Outro feito de Gaiman foi alcançar um público até então pouco representado nos quadrinhos – as mulheres. Uma brincadeira comum nos anos 90 é que, para introduzir a namorada no universo dos HQs, bastava presenteá-la com um exemplar de Sandman. “A década de 90 tem a ascensão da estética das super gostosas e dos machões musculosos. De repente, aparece o Gaiman escrevendo sobre mulheres de verdade. Ele sempre fez personagens femininos marcantes”, lembra Borgo.
O voo para a literatura
Tem gente que envelhece sem conseguir sonhar. Não é caso de Gaiman. Em 1991, foi o primeiro roteirista de quadrinhos a ganhar um prêmio literário, o World Fantasy Award, por melhor conto – ele havia recontado o clássico Sonho De Uma Noite De Verão, de Shakespeare. Depois, fez obras como Stardust (um conto de fadas adulto), Anansi Boys e Neverwhere. Todas refletindo uma certa “identidade”, encontrada nos quadrinhos.

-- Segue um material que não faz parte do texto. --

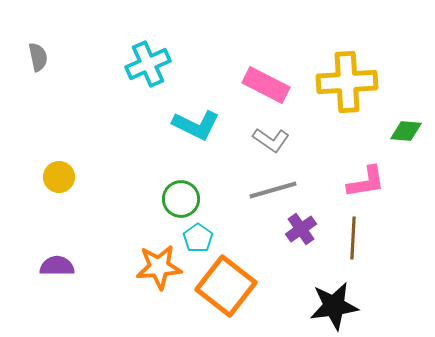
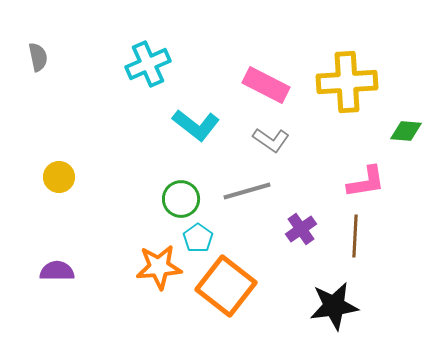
cyan L-shape: rotated 12 degrees clockwise
gray line: moved 26 px left, 1 px down
brown line: moved 2 px right, 2 px up
purple semicircle: moved 5 px down
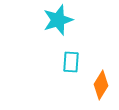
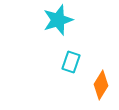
cyan rectangle: rotated 15 degrees clockwise
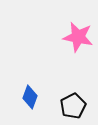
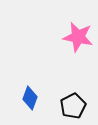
blue diamond: moved 1 px down
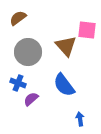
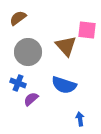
blue semicircle: rotated 35 degrees counterclockwise
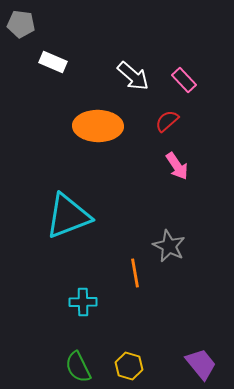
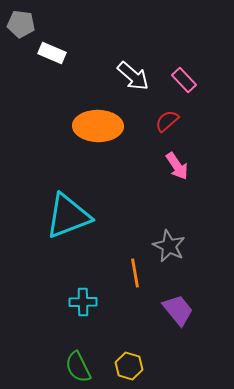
white rectangle: moved 1 px left, 9 px up
purple trapezoid: moved 23 px left, 54 px up
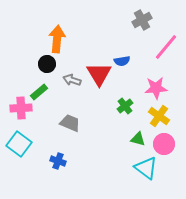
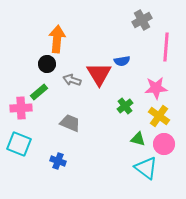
pink line: rotated 36 degrees counterclockwise
cyan square: rotated 15 degrees counterclockwise
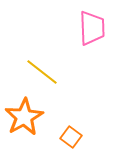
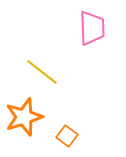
orange star: rotated 12 degrees clockwise
orange square: moved 4 px left, 1 px up
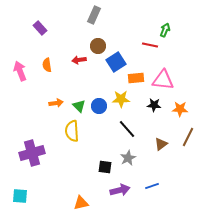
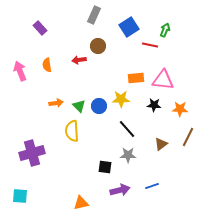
blue square: moved 13 px right, 35 px up
gray star: moved 3 px up; rotated 28 degrees clockwise
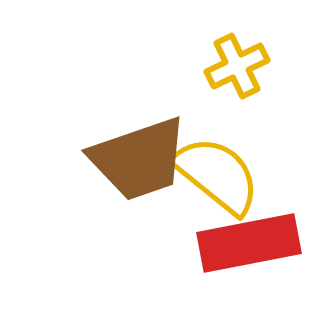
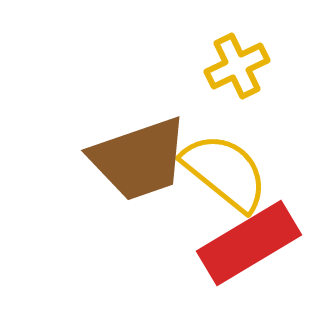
yellow semicircle: moved 8 px right, 3 px up
red rectangle: rotated 20 degrees counterclockwise
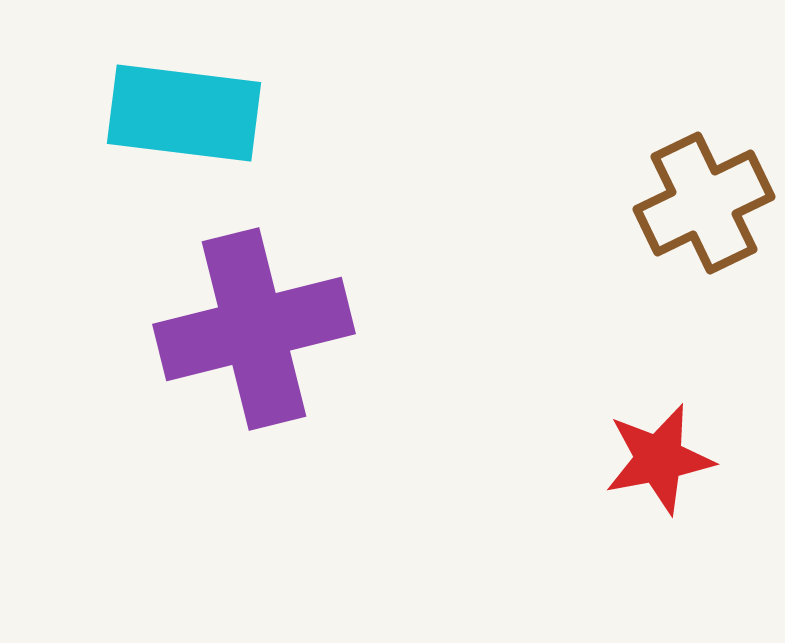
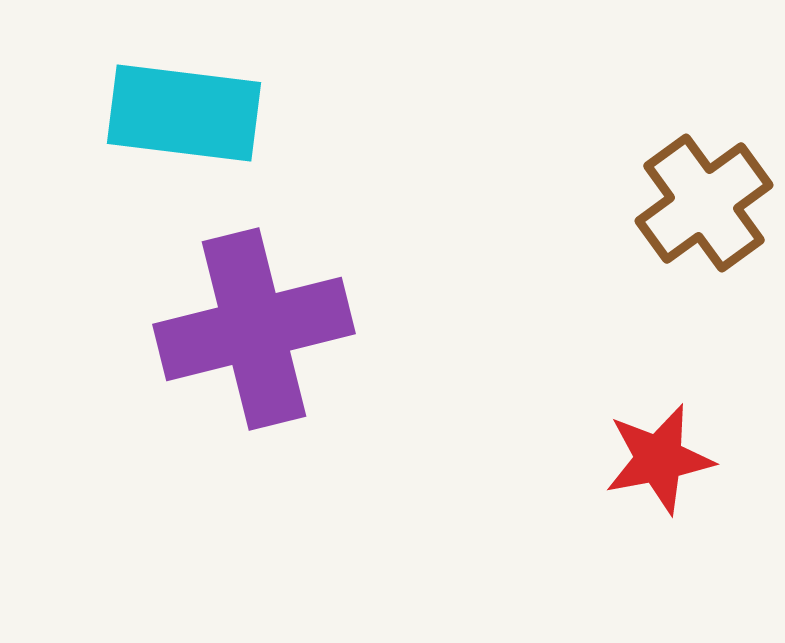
brown cross: rotated 10 degrees counterclockwise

“Depois de Sandman, ele manteve o mesmo estilo de escrever. O que mudou foi que ele não se contentava em escrever para um formato só. Ele definiu seu estilo na época do Sandman, com uma abordagem onírica, de sonho e fantasia”, diz Heitor Pitombo.
Gaiman alcançou o respeito da crítica americana com o livro Deuses Americanos (2001), considerado o seu grande romance. Uma espécie de “roadmovie nos livros”, a história conta a vida de imigrantes nos Estados Unidos que trouxeram seus deuses com eles e, seduzidos pela vida moderna, começam a abandoná-los aos poucos.Em 2012, o livro deve virar um seriado da HBO.
Sua primeira obra infantil foi O Dia em que Troquei meu Pai por Dois Peixinhos Vermelhos (1997), depois veio Coraline (2002) e Os Lobos Dentro das Paredes (2003).

Coraline é o que mais se destaca entre esses. É um conto de fadas sombrio, que foi rejeitado pela primeira editora, temendo que fosse assustar as crianças. Gaiman foi bater em outra porta. Publicado, o livro virou Best-seller nos EUA, com direito a adaptação para os cinemas.
“A última grande obra de Gaiman foi a Coraline. Mas ele ainda pode surpreender e fazer algo de mais impacto”, diz Borgo.
“A última grande obra de Gaiman foi a Coraline. Mas ele ainda pode surpreender e fazer algo de mais impacto”, diz Borgo.